Segment Start: Supplied data
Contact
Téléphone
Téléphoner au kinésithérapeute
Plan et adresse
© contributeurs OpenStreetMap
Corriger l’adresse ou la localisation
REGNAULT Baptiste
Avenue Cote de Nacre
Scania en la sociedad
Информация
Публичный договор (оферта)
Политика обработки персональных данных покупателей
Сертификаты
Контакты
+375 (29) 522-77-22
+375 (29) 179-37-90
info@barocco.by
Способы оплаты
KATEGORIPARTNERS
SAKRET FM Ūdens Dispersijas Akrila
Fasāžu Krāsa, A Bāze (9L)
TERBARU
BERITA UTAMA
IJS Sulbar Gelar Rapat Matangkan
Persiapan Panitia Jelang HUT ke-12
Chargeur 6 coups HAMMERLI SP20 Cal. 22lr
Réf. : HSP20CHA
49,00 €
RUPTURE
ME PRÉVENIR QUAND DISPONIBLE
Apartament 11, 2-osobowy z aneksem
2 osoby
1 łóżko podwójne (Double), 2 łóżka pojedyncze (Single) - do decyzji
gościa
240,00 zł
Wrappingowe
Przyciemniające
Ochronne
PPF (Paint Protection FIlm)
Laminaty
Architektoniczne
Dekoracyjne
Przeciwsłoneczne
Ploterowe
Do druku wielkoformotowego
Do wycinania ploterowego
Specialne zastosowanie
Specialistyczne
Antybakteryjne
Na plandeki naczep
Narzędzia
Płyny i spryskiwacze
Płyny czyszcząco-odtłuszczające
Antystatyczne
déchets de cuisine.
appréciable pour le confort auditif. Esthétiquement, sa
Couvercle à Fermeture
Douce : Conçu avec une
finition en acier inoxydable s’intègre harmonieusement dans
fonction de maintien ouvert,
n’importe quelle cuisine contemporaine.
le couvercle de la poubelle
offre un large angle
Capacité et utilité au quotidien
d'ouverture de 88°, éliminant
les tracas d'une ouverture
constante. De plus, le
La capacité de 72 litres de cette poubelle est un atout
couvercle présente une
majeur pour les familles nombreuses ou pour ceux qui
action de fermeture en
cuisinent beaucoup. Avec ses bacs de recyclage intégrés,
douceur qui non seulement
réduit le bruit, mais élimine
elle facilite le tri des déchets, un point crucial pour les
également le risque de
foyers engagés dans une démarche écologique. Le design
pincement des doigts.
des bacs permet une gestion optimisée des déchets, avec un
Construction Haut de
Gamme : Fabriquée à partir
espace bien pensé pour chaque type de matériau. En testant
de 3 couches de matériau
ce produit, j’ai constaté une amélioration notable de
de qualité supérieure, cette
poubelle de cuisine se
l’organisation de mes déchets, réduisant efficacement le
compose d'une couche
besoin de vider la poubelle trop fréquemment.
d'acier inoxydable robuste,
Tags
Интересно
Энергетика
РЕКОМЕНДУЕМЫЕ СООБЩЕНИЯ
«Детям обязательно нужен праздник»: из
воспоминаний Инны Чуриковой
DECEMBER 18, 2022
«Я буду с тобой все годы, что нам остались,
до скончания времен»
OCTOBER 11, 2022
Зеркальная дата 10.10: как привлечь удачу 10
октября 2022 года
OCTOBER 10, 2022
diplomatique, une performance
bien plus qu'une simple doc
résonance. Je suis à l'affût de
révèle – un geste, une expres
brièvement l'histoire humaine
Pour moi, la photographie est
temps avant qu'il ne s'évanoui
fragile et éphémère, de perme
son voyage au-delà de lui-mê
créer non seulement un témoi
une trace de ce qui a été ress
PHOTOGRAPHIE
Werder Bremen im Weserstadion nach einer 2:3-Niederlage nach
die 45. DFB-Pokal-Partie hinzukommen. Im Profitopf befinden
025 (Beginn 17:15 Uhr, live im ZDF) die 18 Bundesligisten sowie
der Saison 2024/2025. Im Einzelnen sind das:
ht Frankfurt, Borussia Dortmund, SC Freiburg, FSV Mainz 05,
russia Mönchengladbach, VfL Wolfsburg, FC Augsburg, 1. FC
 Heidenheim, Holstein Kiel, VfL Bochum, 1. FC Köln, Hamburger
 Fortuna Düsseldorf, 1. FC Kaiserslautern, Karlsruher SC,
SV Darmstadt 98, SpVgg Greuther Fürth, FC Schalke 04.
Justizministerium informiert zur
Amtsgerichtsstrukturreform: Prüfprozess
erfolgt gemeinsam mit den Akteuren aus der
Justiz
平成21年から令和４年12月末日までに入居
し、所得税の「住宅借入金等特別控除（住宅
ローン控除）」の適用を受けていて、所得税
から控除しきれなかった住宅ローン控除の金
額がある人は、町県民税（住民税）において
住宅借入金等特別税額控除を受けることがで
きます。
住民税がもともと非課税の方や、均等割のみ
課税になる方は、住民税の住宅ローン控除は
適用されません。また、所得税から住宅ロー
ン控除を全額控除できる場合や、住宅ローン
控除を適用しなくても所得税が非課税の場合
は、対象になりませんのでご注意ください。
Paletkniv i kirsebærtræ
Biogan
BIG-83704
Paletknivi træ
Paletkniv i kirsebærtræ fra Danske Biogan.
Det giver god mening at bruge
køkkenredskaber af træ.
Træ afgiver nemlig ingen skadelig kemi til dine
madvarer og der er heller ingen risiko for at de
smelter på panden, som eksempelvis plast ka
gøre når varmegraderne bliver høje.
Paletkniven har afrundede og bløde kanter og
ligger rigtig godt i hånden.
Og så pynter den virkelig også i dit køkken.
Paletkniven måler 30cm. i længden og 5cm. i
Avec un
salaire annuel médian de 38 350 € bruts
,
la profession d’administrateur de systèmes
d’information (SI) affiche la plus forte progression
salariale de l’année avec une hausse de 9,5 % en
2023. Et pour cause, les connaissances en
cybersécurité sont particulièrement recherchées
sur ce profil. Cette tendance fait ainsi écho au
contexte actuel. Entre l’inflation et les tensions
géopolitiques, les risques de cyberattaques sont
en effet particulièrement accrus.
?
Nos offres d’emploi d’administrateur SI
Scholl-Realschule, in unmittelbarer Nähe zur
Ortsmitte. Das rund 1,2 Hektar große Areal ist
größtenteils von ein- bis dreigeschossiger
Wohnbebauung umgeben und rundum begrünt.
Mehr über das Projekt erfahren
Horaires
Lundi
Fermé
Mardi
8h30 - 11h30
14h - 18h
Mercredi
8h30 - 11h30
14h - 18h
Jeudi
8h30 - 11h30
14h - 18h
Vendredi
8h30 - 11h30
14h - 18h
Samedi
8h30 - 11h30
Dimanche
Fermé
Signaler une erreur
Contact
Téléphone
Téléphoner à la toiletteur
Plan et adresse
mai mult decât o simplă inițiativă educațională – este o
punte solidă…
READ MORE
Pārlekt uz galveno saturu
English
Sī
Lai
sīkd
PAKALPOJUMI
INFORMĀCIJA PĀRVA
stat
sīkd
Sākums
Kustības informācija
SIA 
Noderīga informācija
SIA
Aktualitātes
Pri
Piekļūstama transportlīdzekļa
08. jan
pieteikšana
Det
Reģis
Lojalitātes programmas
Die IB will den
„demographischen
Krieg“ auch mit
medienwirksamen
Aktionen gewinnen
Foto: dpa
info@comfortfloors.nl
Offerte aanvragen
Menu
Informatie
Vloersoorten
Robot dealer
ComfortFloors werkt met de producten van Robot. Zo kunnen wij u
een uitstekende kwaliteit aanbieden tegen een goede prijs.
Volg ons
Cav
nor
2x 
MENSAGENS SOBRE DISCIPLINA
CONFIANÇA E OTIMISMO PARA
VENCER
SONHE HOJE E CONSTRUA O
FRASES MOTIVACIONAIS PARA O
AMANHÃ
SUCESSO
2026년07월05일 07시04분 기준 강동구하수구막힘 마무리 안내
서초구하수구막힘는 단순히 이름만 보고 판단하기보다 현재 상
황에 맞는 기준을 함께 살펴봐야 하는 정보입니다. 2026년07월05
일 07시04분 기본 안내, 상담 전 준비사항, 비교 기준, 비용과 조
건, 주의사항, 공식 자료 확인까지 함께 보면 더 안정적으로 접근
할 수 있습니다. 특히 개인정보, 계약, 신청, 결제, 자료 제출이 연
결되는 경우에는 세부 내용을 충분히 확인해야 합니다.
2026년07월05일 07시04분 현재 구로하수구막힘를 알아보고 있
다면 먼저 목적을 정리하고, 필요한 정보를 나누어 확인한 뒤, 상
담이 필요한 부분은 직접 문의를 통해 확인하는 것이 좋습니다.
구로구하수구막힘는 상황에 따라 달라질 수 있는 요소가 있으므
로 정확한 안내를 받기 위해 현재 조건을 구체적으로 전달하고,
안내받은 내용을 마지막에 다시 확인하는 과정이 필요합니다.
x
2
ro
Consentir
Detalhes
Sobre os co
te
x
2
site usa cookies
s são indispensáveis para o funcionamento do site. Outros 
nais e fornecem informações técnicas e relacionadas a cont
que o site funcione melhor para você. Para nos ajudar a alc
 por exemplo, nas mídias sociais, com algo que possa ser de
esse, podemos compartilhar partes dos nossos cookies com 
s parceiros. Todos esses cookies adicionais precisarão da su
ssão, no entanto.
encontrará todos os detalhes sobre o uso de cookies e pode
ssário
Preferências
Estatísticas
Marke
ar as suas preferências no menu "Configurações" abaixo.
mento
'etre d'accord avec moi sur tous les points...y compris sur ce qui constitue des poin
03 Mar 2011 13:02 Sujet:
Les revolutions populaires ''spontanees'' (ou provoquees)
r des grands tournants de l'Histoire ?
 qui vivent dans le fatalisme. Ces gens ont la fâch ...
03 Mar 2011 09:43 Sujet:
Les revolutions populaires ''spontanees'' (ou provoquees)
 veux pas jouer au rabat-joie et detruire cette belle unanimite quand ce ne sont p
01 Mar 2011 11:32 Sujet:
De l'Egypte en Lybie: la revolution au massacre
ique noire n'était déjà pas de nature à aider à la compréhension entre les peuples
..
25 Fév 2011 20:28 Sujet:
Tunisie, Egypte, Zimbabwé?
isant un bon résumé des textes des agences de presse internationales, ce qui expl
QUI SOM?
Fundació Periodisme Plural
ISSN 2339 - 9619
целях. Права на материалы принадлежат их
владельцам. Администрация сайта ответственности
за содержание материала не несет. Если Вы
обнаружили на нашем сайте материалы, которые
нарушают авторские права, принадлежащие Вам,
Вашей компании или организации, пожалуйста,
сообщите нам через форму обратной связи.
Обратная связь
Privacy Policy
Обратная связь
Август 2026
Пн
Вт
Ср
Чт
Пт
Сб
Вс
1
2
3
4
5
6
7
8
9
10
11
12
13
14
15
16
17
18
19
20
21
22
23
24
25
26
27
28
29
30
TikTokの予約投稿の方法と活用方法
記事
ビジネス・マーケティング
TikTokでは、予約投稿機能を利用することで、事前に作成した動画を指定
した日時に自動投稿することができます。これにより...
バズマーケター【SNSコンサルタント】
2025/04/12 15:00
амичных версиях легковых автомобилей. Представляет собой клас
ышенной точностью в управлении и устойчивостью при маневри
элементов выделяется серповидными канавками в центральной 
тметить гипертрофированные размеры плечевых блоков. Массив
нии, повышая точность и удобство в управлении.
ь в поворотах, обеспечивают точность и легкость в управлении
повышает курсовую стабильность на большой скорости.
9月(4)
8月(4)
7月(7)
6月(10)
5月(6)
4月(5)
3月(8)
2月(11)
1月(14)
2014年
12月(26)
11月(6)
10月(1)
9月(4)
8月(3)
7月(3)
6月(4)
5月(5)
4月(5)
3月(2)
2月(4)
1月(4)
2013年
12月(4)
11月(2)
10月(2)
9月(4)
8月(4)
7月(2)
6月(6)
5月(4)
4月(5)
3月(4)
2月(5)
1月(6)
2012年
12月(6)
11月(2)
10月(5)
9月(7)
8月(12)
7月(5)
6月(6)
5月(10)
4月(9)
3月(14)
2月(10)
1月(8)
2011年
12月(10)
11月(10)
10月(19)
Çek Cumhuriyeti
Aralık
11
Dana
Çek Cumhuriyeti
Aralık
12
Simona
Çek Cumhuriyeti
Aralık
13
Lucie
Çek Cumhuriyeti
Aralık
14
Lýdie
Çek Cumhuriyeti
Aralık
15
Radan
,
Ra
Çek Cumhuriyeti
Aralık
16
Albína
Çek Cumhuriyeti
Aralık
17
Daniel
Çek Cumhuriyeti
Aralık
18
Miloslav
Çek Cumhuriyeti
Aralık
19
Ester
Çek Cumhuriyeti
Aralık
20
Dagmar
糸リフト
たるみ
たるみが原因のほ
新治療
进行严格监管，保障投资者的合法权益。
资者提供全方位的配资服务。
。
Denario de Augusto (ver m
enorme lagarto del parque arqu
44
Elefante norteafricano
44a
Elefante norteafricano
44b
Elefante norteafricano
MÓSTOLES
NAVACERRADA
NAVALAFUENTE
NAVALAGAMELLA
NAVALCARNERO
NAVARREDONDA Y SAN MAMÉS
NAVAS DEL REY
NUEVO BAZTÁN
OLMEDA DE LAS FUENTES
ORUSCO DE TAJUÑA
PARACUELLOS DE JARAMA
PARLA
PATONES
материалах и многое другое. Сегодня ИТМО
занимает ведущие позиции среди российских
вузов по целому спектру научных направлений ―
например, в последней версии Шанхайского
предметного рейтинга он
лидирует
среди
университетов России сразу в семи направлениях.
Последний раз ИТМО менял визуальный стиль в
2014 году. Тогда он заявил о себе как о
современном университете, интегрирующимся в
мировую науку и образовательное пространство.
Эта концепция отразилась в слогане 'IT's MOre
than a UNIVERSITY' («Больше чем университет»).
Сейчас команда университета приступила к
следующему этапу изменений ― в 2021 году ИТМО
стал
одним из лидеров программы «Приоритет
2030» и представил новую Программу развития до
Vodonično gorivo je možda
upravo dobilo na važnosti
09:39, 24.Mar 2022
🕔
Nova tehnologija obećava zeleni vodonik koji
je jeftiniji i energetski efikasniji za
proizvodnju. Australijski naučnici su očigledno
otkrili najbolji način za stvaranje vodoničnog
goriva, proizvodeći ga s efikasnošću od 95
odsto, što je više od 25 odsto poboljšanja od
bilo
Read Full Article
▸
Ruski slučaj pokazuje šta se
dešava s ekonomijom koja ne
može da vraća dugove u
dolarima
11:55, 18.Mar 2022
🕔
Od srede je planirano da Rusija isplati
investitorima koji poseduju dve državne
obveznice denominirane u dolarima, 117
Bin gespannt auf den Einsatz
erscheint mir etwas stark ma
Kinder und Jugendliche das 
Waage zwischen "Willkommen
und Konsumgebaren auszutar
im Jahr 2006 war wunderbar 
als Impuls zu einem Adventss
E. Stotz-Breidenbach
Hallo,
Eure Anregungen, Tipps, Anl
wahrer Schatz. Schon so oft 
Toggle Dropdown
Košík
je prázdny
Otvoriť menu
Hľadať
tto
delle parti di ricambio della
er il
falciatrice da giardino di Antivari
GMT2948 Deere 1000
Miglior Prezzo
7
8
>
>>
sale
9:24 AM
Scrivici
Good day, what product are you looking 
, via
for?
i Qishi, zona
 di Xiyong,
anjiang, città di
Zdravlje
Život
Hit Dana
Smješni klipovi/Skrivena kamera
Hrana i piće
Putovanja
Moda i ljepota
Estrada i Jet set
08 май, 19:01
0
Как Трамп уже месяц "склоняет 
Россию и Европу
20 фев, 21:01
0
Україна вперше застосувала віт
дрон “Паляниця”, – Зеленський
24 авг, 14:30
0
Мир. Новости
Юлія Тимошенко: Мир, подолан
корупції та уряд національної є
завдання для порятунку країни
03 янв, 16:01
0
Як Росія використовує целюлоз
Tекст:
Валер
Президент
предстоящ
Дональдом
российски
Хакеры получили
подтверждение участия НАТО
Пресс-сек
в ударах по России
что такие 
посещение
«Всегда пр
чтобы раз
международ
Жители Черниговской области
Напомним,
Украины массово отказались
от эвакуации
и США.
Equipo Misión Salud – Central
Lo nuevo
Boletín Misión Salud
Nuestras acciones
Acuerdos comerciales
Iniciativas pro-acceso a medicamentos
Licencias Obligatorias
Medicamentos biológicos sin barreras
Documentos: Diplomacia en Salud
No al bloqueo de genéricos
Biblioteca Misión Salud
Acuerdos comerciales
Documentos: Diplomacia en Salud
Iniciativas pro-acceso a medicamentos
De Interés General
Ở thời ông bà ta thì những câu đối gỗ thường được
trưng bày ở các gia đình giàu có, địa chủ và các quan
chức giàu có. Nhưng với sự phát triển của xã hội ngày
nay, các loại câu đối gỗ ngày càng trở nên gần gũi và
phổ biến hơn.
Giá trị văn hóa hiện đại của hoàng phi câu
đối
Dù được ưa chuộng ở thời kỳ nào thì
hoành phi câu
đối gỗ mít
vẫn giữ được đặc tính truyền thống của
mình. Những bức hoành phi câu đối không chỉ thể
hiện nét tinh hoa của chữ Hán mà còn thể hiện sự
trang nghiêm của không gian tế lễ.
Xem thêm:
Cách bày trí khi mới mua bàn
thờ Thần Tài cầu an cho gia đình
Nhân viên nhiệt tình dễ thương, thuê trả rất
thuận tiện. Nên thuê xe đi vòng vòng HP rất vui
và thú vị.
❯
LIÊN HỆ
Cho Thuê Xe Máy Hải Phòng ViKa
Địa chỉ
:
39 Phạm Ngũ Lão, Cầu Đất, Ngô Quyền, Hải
Segment End: Supplied data
* Task to complete: Write out again, word for word, every line from the start of the items through the line containing "finition en acier", with both ends included.

* Result of this task:
Contact
Téléphone
Téléphoner au kinésithérapeute
Plan et adresse
© contributeurs OpenStreetMap
Corriger l’adresse ou la localisation
REGNAULT Baptiste
Avenue Cote de Nacre
Scania en la sociedad
Информация
Публичный договор (оферта)
Политика обработки персональных данных покупателей
Сертификаты
Контакты
+375 (29) 522-77-22
+375 (29) 179-37-90
info@barocco.by
Способы оплаты
KATEGORIPARTNERS
SAKRET FM Ūdens Dispersijas Akrila
Fasāžu Krāsa, A Bāze (9L)
TERBARU
BERITA UTAMA
IJS Sulbar Gelar Rapat Matangkan
Persiapan Panitia Jelang HUT ke-12
Chargeur 6 coups HAMMERLI SP20 Cal. 22lr
Réf. : HSP20CHA
49,00 €
RUPTURE
ME PRÉVENIR QUAND DISPONIBLE
Apartament 11, 2-osobowy z aneksem
2 osoby
1 łóżko podwójne (Double), 2 łóżka pojedyncze (Single) - do decyzji
gościa
240,00 zł
Wrappingowe
Przyciemniające
Ochronne
PPF (Paint Protection FIlm)
Laminaty
Architektoniczne
Dekoracyjne
Przeciwsłoneczne
Ploterowe
Do druku wielkoformotowego
Do wycinania ploterowego
Specialne zastosowanie
Specialistyczne
Antybakteryjne
Na plandeki naczep
Narzędzia
Płyny i spryskiwacze
Płyny czyszcząco-odtłuszczające
Antystatyczne
déchets de cuisine.
appréciable pour le confort auditif. Esthétiquement, sa
Couvercle à Fermeture
Douce : Conçu avec une
finition en acier inoxydable s’intègre harmonieusement dans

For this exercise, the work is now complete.